Menu
Economia

Brasil quer entrar na produção de aço verde da Alemanha

Na primeira leva desse mercado, é provável que os europeus importem o hidrogênio verde do Brasil e que toda a produção de aço ocorra em solo europeu. Mas o governo brasileiro argumenta que essa logística traria custos superiores às indústrias do continente

Redação Jornal de Brasília

20/03/2025 13h32

produção de aço

Foto: Ina Fassbender/AFP

PEDRO LOVISI
BERLIM, ALEMANHA (FOLHAPRESS)

O Ministério do Desenvolvimento, Indústria, Comércio e Serviços, comandado pelo vice-presidente Geraldo Alckmin, tenta convencer siderúrgicas e governo alemães a incluir o Brasil na produção de aço feito com hidrogênio verde. O movimento faz parte da estratégia do governo brasileiro de desenvolver a cadeia de valor do combustível do futuro e não exportar apenas o insumo energético para os europeus.

O hidrogênio verde é tido pelos europeus como a principal alternativa a combustíveis fósseis em setores ultraintensivos em energia, como a fabricação de aço, vidro e fertilizantes. Ele é feito a partir da separação das moléculas de água em um processo movido por energia limpa.

● DADOS REGISTRADOS:
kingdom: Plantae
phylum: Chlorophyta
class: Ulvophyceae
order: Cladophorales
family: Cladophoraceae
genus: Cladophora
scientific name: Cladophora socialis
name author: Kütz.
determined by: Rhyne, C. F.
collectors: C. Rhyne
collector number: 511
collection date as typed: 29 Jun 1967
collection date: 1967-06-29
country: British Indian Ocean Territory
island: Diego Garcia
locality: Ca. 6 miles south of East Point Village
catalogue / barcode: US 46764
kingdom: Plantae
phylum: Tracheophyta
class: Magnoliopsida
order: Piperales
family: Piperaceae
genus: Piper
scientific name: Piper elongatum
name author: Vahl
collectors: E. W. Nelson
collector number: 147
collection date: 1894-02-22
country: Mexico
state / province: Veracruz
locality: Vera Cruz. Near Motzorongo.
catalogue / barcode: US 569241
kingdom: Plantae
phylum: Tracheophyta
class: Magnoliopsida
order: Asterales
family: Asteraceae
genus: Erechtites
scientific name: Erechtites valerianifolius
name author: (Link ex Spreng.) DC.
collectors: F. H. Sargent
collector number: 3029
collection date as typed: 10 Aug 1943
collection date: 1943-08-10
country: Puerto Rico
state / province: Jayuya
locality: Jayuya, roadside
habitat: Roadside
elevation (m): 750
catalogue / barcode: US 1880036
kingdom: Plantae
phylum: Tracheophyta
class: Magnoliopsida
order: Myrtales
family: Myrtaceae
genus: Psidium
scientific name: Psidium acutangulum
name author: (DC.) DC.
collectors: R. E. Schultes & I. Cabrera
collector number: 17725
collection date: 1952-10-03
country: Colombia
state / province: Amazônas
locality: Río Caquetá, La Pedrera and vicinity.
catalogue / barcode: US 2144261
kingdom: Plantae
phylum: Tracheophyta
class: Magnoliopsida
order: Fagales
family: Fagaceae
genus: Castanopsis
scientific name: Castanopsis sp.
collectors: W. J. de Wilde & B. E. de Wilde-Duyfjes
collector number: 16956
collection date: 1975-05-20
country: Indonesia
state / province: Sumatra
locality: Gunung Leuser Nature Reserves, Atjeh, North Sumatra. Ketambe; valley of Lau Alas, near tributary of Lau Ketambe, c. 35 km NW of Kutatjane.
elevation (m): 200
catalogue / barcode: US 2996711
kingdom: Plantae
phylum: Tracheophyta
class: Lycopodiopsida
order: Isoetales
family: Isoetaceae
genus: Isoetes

● INSTRUÇÃO: Prossiga a reportagem sobre o aço verde a partir do último parágrafo. As linhas não fazem falta aqui.

● RESPOSTA ESPERADA:
Há, porém, ainda pouca produção do insumo no mundo devido a seu custo elevado. No Brasil, a maior parte dos projetos visa exportação para a Europa, que deve abrigar o primeiro grande mercado do combustível.

Mas o governo brasileiro quer que os europeus importem mais do que o hidrogênio verde. Uma das soluções levantadas pelo Mdic seria a possibilidade de siderúrgicas alemãs importarem de fornecedores brasileiros o insumo intermediário em uma das rotas de produção de aço, conhecido como HBI (sigla para Hot Briquetted Iron).

Esse insumo é feito a partir da redução do minério de ferro com hidrogênio e sua produção antecede a fabricação de aço nos fornos elétricos -rota conhecida como redução direta. Hoje em dia, esse processo é feito com gás natural, o que acaba liberando carbono na atmosfera (gás responsável pelo aquecimento global). Já a rota mais tradicional na produção de aço usa carvão como redutor do minério, liberando ainda mais carbono na atmosfera.

Na primeira leva desse mercado, é provável que os europeus importem o hidrogênio verde do Brasil e que toda a produção de aço ocorra em solo europeu. Mas o governo brasileiro argumenta que essa logística traria custos superiores às indústrias do continente.

Isso acontece porque não há hoje formas íveis de transportar o hidrogênio para a Europa. Assim, o combustível precisaria ser convertido em amônia no Brasil e reconvertido em hidrogênio nos portos europeus -causando desperdício de energia.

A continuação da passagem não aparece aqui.